George nodded and galloped off. B felt pretty sure that the zebra in George would hate missing gym even more than he’d hated to miss lunch.

B pressed her way through the hallways, scanning for a bright orange suit at every turn. Only when the halls had thinned out, after the bell rang, did B spot him, cringing, tucked into the recess in the wall next to a drinking fountain. Every time a nearby locker banged shut, Mozart jumped in fright.

“Poor Mozart,” B said, approaching him slowly
so he wouldn’t bolt away again. “You’ve had a rough day, haven’t you?”

Mozart rubbed his eyes with the sides of his wrists, looking for all the world like his hamster self. “I wanna go back,” he whimpered. “This place is wham-bang scary! People screaming like hawks about to attack, then they show you ‘salad bars’ and don’t let you eat the lettuce.” He sniffled. “I don’t like it out here anymore.”

B put her arm around Mozart’s shoulder, not caring if anyone saw her, and steered him down the hall toward Mr. Bishop’s room.
Please, oh, please let him not be there, or anyone else,
she thought.
And please, let my transforming spell work this time!

And luck was with her. Once inside the room, she asked Mozart to sit on the window ledge next to his cage. “H-A-M-S-T-E-R,” she spelled.

Mozart’s head sunk into his shoulders, his feet gathered in toward his body, and in a blink, his orange suit disappeared and became his tawny coat of fur.

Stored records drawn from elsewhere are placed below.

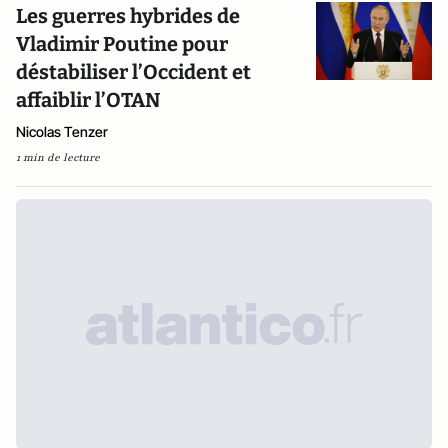
Les guerres hybrides de
Vladimir Poutine pour
déstabiliser l’Occident et
affaiblir l’OTAN
Nicolas Tenzer
1 min de lecture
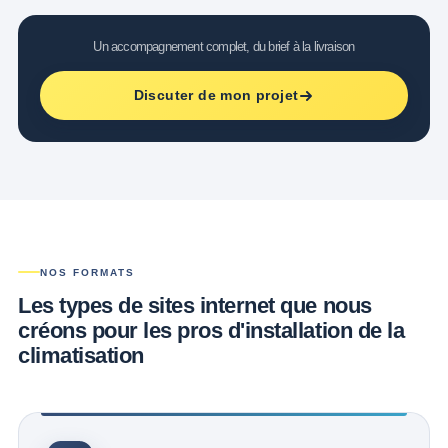
Un accompagnement complet, du brief à la livraison
Discuter de mon projet
NOS FORMATS
Les types de sites internet que nous
créons pour
les pros d'installation de la
climatisation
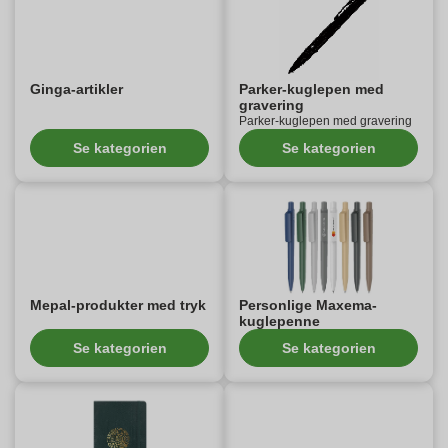
Ginga-artikler
Parker-kuglepen med
gravering
Parker-kuglepen med gravering
Se kategorien
Se kategorien
Mepal-produkter med tryk
Personlige Maxema-
kuglepenne
Se kategorien
Se kategorien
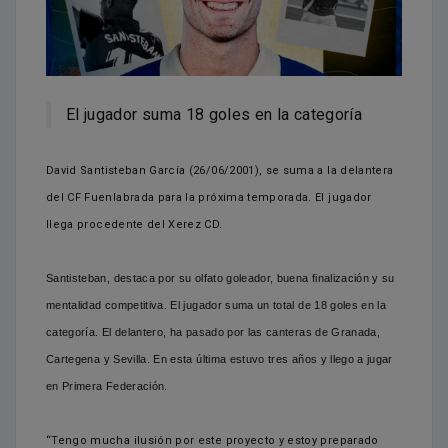
El jugador suma 18 goles en la categoría
David Santisteban García (26/06/2001), se suma a la delantera
del CF Fuenlabrada para la próxima temporada. El jugador
llega procedente del Xerez CD.
Santisteban, destaca por su olfato goleador, buena finalización y su
mentalidad competitiva. El jugador suma un total de 18 goles en la
categoría. El delantero, ha pasado por las canteras de Granada,
Cartegena y Sevilla. En esta última estuvo tres años y llego a jugar
en Primera Federación.
“Tengo mucha ilusión por este proyecto y estoy preparado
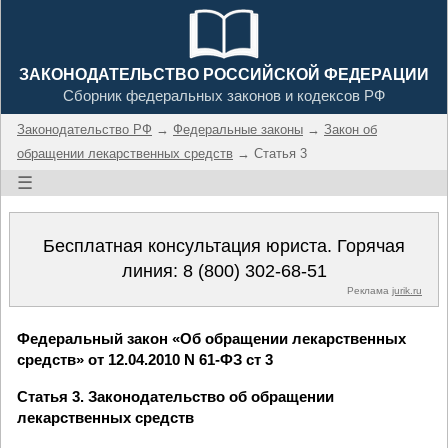
ЗАКОНОДАТЕЛЬСТВО РОССИЙСКОЙ ФЕДЕРАЦИИ
Сборник федеральных законов и кодексов РФ
Законодательство РФ
→
Федеральные законы
→
Закон об
обращении лекарственных средств
→ Статья 3
☰
Бесплатная консультация юриста. Горячая
линия:
8 (800) 302-68-51
Реклама
jurik.ru
Федеральный закон «Об обращении лекарственных
средств» от 12.04.2010 N 61-ФЗ ст 3
Статья 3. Законодательство об обращении
лекарственных средств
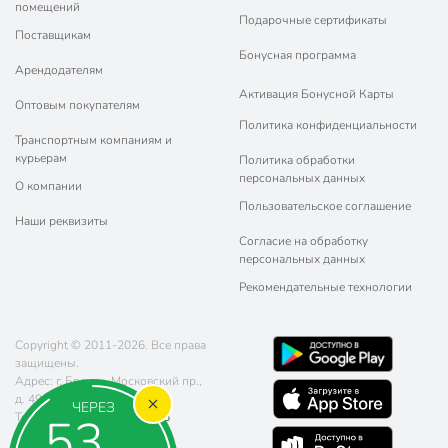
помещений
Подарочные сертификаты
Поставщикам
Бонусная программа
Арендодателям
Активация Бонусной Карты
Оптовым покупателям
Политика конфиденциальности
Транспортным компаниям и
курьерам
Политика обработки
персональных данных
О компании
Пользовательское соглашение
Наши реквизиты
Согласие на обработку
персональных данных
Рекомендательные технологии
Copyright © 2011-2026. Все права
защищены.
Адрес: г. Брянск, Московский пр.,
д. 49
ЧЕРЕЗ
52
Телефон:
8 (800) 770-77-06
Почта:
sales@poryadok.ru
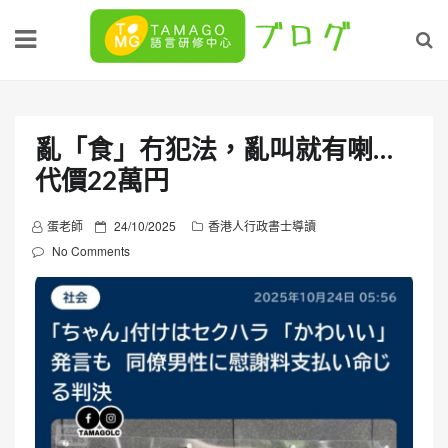
Skip
to
content
亂「食」冇犯法，亂叫就有喇…
代價22萬円
P
蛋老師
24/10/2025
香港人行政書士導讀
o
No Comments
s
t
e
d
o
n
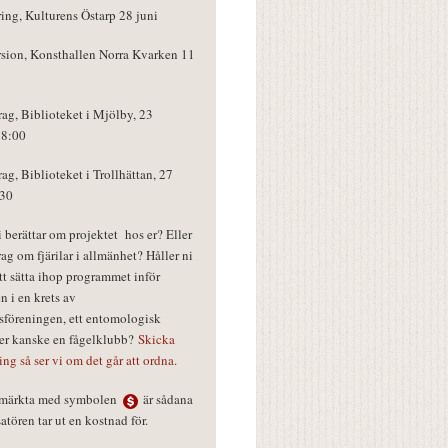
ring, Kulturens Östarp 28 juni
rsion, Konsthallen Norra Kvarken 11
rag, Biblioteket i Mjölby, 23
18:00
rag, Biblioteket i Trollhättan, 27
:30
vi berättar om projektet hos er? Eller
rag om fjärilar i allmänhet? Håller ni
tt sätta ihop programmet inför
n i en krets av
föreningen, ett entomologisk
ler kanske en fågelklubb?
Skicka
ring så ser vi om det går att ordna.
r märkta med symbolen
är sådana
tören tar ut en kostnad för.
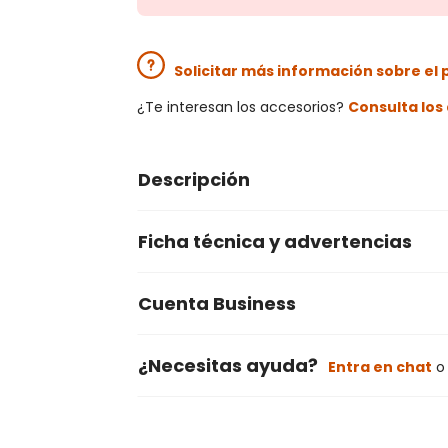
Solicitar más información sobre el
¿Te interesan los accesorios?
Consulta lo
Descripción
Ficha técnica y advertencias
Cuenta Business
¿Necesitas ayuda?
Entra en chat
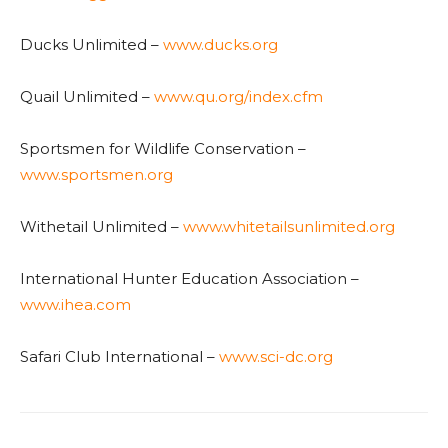
Ducks Unlimited –
www.ducks.org
Quail Unlimited –
www.qu.org/index.cfm
Sportsmen for Wildlife Conservation –
www.sportsmen.org
Withetail Unlimited –
www.whitetailsunlimited.org
International Hunter Education Association –
www.ihea.com
Safari Club International –
www.sci-dc.org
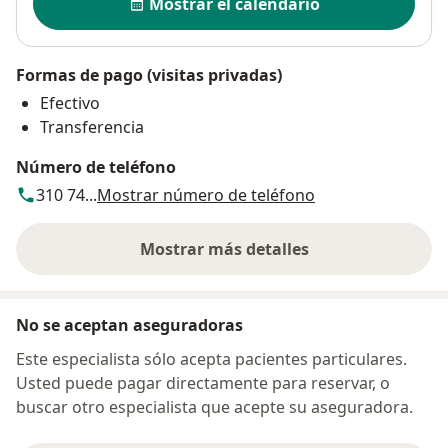
Mostrar el calendario
Formas de pago (visitas privadas)
Efectivo
Transferencia
Número de teléfono
310 74...
Mostrar número de teléfono
Mostrar más detalles
sobre la dirección
No se aceptan aseguradoras
Este especialista sólo acepta pacientes particulares.
Usted puede pagar directamente para reservar, o
buscar otro especialista que acepte su aseguradora.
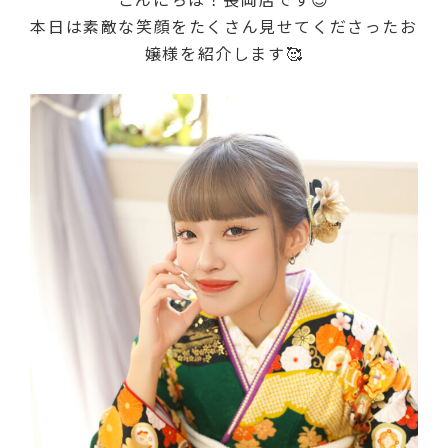
本日は素敵な笑顔をたくさん見せてくださったお
嬢様を紹介します🥰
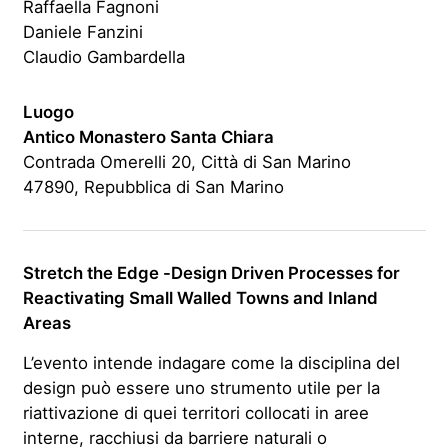
Raffaella Fagnoni
Daniele Fanzini
Claudio Gambardella
Luogo
Antico Monastero Santa Chiara
Contrada Omerelli 20, Città di San Marino
47890, Repubblica di San Marino
Stretch the Edge -Design Driven Processes for
Reactivating Small Walled Towns and Inland
Areas
L’evento intende indagare come la disciplina del
design può essere uno strumento utile per la
riattivazione di quei territori collocati in aree
interne, racchiusi da barriere naturali o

B scooped him up in both hands and nuzzled him against her cheek. “That’s how I like you best,” she said.

“Me, too,” Mozart agreed.

“Oops!” B giggled. “I guess some changes like to stick around, don’t they? S-P-E-E-C-H-L-E-S-S.” She gently placed the silent hamster in his cage. He burrowed into a pile of shavings and vanished from sight.

Whew!
B thought as she headed down the hall, late for gym.
But why, why was it so easy to transform Mozart back to himself, when I can’t seem to fix George?